The highest thermal diffusivity obtained for the sample R1 with the least concentration was 6.23 × 10^− 8 m²/s, lower than that of ethanol for which the thermal diffusivity is 9.33 × 10^− 8m²/s [57, 58]. The heat energy gets trapped more in the nanofluid containing silicon nanoparticles. Reduction in the Brownian motion of the base fluid molecule is the prime factor for the reduction of diffusivity of nanofluid.
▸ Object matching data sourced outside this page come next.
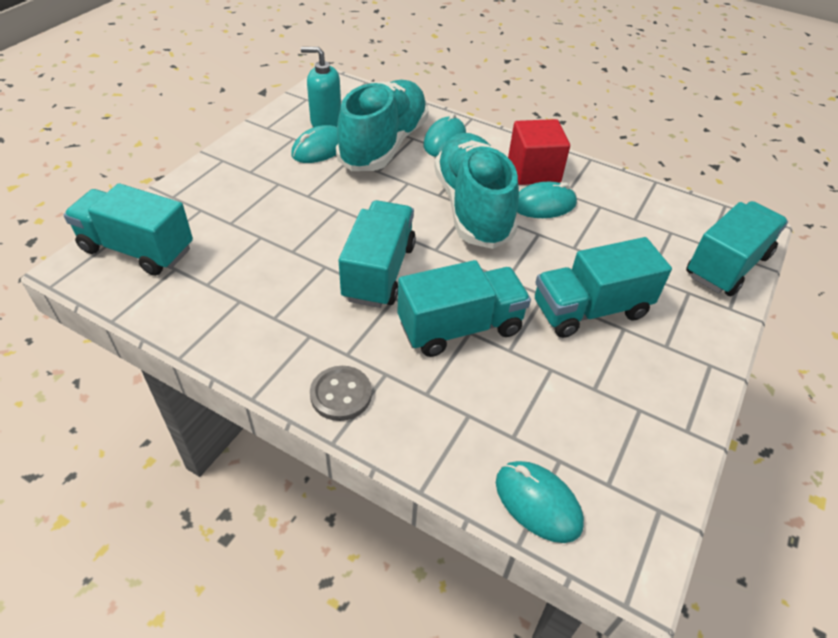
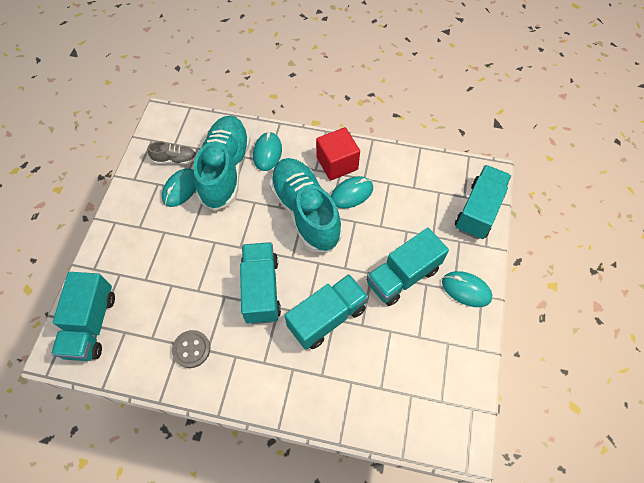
camera: 15 degrees left, 15 degrees up
turquoise truck [63,183,193,276] -> turquoise truck turned 90 degrees counterclockwise [51,272,115,361]
turquoise soap dispenser [301,47,341,127] -> grey shoe [147,141,196,164]
grey button [310,366,372,421] -> grey button moved to [172,330,210,368]
turquoise mouse [496,461,584,543] -> turquoise mouse moved to [442,271,492,307]

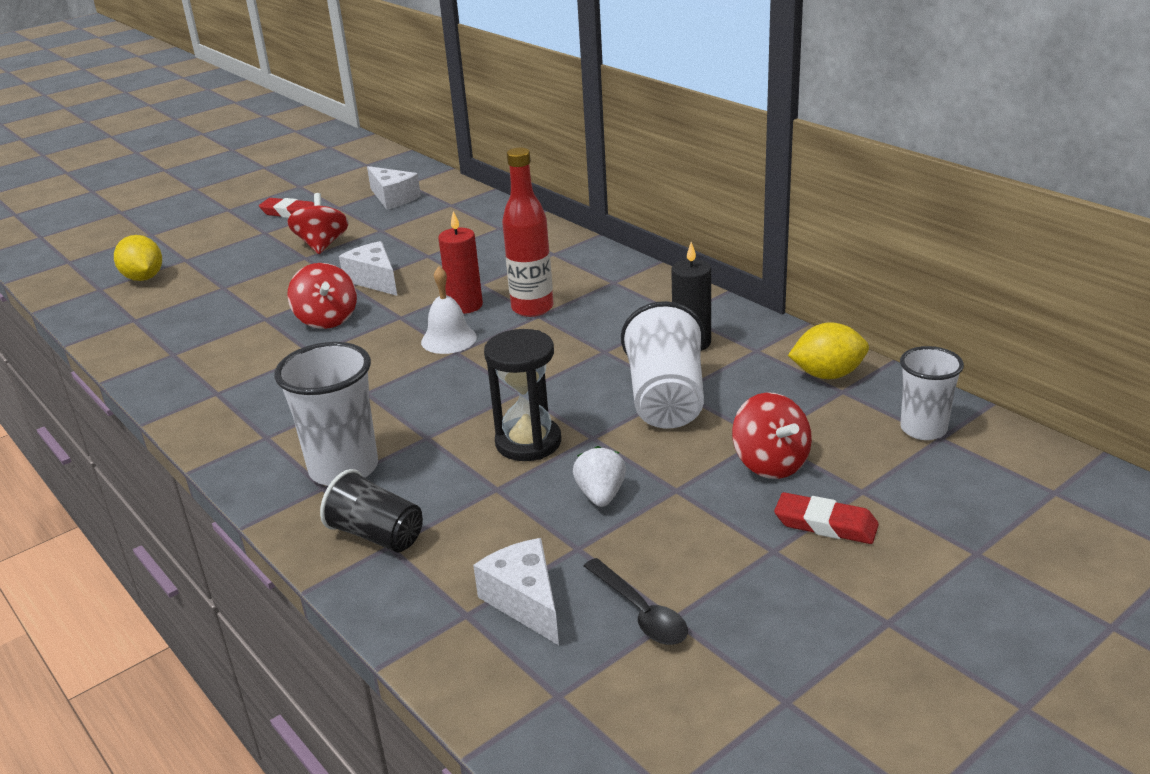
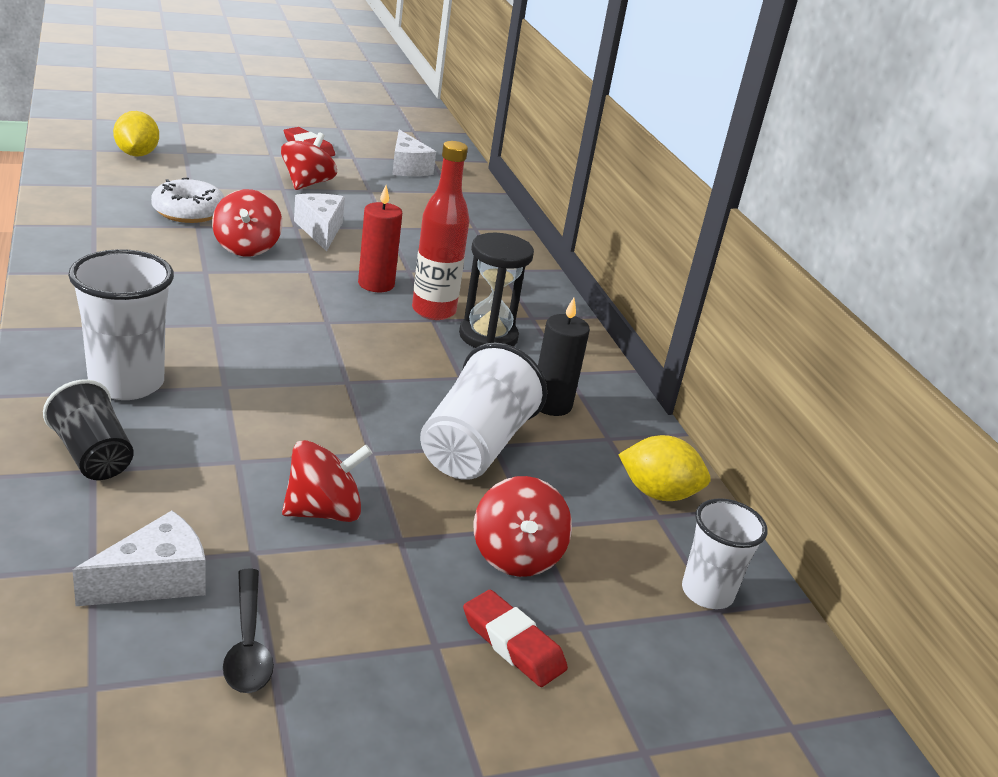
camera: 15 degrees right, 0 degrees up
white bell [421,266,477,354] -> none
white cheese [473,538,559,645] -> white cheese turned 60 degrees clockwise [73,511,205,606]
black hourglass [484,329,561,461] -> black hourglass moved to [459,233,534,348]
white strawberry [573,446,626,507] -> red spinning top [282,440,373,522]
none -> white donut [151,177,224,223]

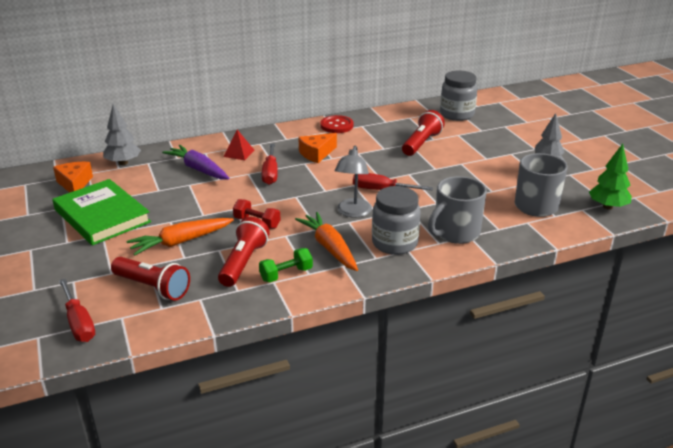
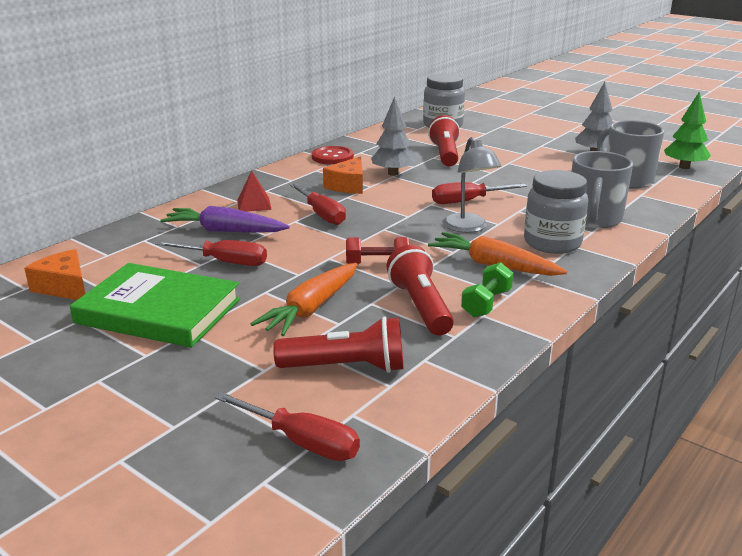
camera: 30 degrees left, 5 degrees down
grey tree [103,104,141,165] -> grey tree moved to [371,96,416,176]
none -> red screwdriver [155,240,267,266]

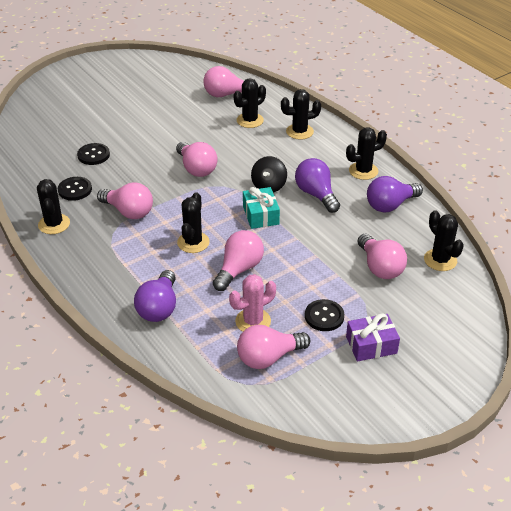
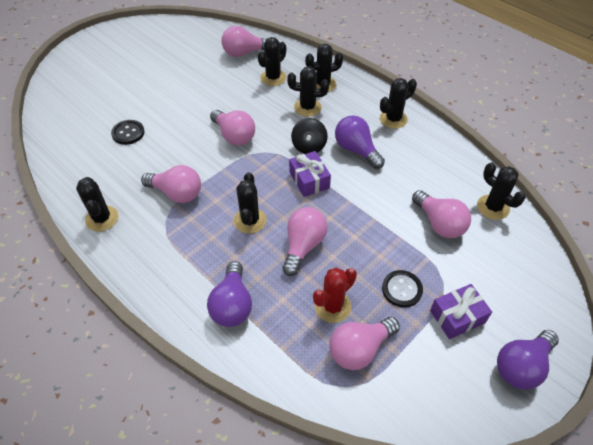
camera: 10 degrees left, 10 degrees up
black button [58,177,92,201] -> none
pink cactus [229,274,276,332] -> red cactus [313,268,357,323]
turquoise gift [243,187,280,229] -> purple gift [289,151,331,197]
purple light bulb [367,176,423,212] -> purple light bulb moved to [497,330,559,390]
none -> black cactus [287,66,329,117]

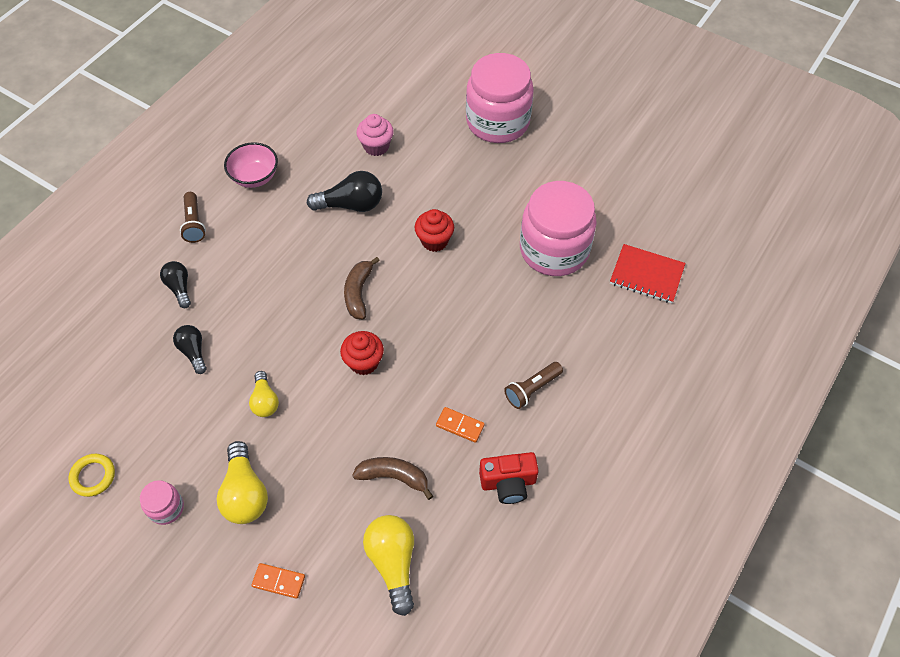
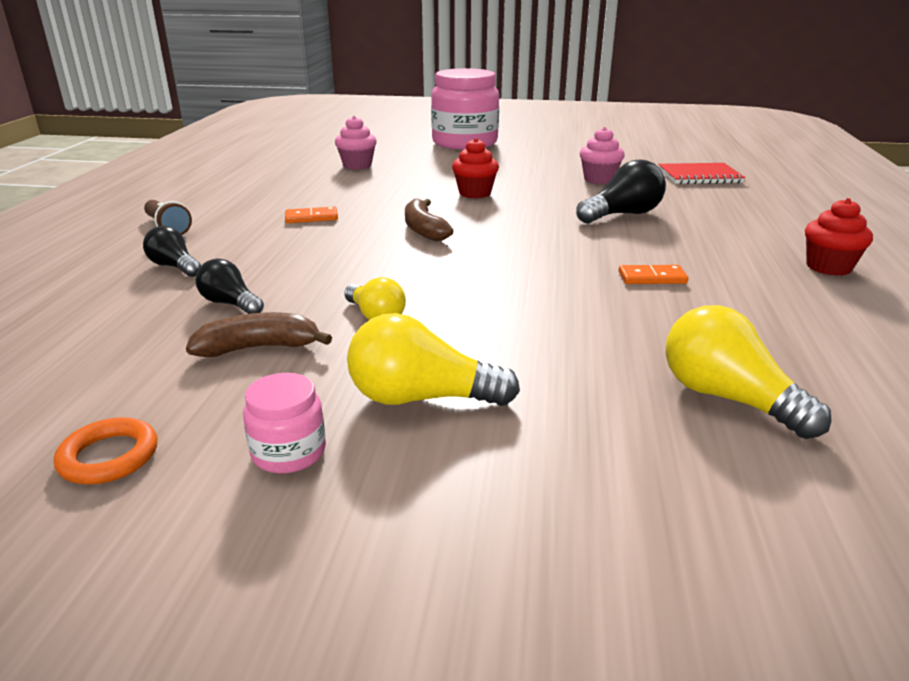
camera: 25 degrees left, 30 degrees down
yellow ring [69,454,115,497] -> orange ring [54,417,157,485]
yellow light bulb [216,441,268,524] -> yellow light bulb turned 135 degrees clockwise [347,313,520,406]
pink bowl [224,142,278,188] -> none
orange domino [251,563,305,599] -> orange domino moved to [285,207,338,223]
black light bulb [307,171,382,212] -> black light bulb moved to [576,160,666,223]
red cupcake [340,331,384,375] -> red cupcake moved to [805,198,873,276]
brown banana [352,457,433,500] -> brown banana moved to [186,312,332,357]
red camera [479,452,539,504] -> none
brown flashlight [504,362,563,409] -> none
pink jar [520,181,597,276] -> pink cupcake [579,127,624,184]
As the concentration of Si nanoparticle increases, the Brownian motion of ethanol molecules further reduced.Though collision of silicon nanoparticles occurs in the nanofluid due to the Brownian motion, it contributes less effect in the thermal diffusivity [59]. The thermal conductivity of the fluid caused by collision and the mean speed of the phonon contribute to the heat-transfer mechanisms [59].

The reduction in the thermal diffusivity on concentration can also be explained based on the density and specific heat capacity in comparison with the base fluid [41]. In the present case, there is a slight increase in the thermal conductivity of nanofluid compared to that of ethanol. The thermal conductivity of base fluid ethanol is 0.168 W/mK and that of Si nanoparticle is in the range (2–4 W/mK) [60, 61]. However, the specific heat capacity of nanofluid is slightly higher than that of ethanol. Here the effect of increased thermal conductivity of nanofluid overcomes the overall increase in the density and specific heat capacity of the total fluid. Thus the thermal diffusivity of the silicon nanofluid reduces effectively as concentration increases.

5 Conclusion

Ultra-pure silicon nanofluid was synthesized through pulsed laser ablation in ethanol medium using nanosecond 1064 nm Nd-YAG laser source. The size distribution and purity were analysed through TEM and EDS. The concentration-dependent variation of absorption spectra and thermal diffusivity studies were carried out. Thermal diffusivity was found to be varied inversely with the concentration of silicon nanoparticles in the nanofluid. This is due to the reduction of the Brownian motion of the base fluid molecules in the nanofluids. The results can be explored to utilise the silicon nanofluids for the thermal insulating applications.